Unfortunately, the mass of the ship also approaches infinity, so the
decellerating effect remains finite. However, the mass increase factor is 1
/ sqrt(1-v^2), while the impulse increase factor is sqrt[(1+v)/(1-v)]. If
we divide the impulse factor by the mass factor we get (1+v). So the
impulse per photon increases faster than the mass does - the decelleration
(in ship's frame) provided by the sail increases with speed. The limiting
case, v approaching 1, results in double the 'rest' decelleration. Since
for most other forms of propulsion relativistic effects make decelleration
more difficult at higher speeds, might not a sail be a useful additional
'brake' for the starship? (I wouldn't even suggest it as the only one). The
main disadvantage of this system would be that to reap the benefit of the
sails high velocity performance, the starship would have to still be moving
very fast while near enough to the target star to get a fairly intense
photon flux. Chances are it couldn't slow down in time. Some compromise
would be necessary. Could the ship purposely overshoot the star, so as to
get some big delta-V from the sail while VERY close to the star? As it
passed by, it could furl the sail to avoid getting accelerated away from
the star (I think I like that idea. Has it been considered before? Making
such a long journey even a little longer is an odd idea, but it could be
useful.
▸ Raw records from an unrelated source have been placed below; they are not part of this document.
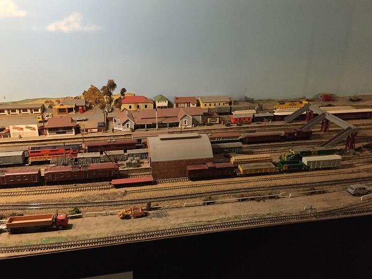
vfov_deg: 44.1
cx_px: 186
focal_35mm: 32
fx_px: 344
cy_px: 129
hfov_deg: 56.8
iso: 250
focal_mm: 4.15
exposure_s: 1/17
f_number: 2.2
I'll do some maths on it later).

I need some help on the following point. Does time dilation result in the
high velocity starship intercepting more photons per unit time than an
observer in orbit around the star sees the star emit in the ship's
direction? Does relativity really increase both the impulse gained from
each photon AND the photon flux (in the ship's frame)? I don't know enough
to answer this, and I'm too tired to think about it now. If the aswer to
this is yes, than I think some serious modelling of the sail brake should
be done immediately. Please could someone answer this for me as soon as
poss.

Could people tell me if this mail gets through?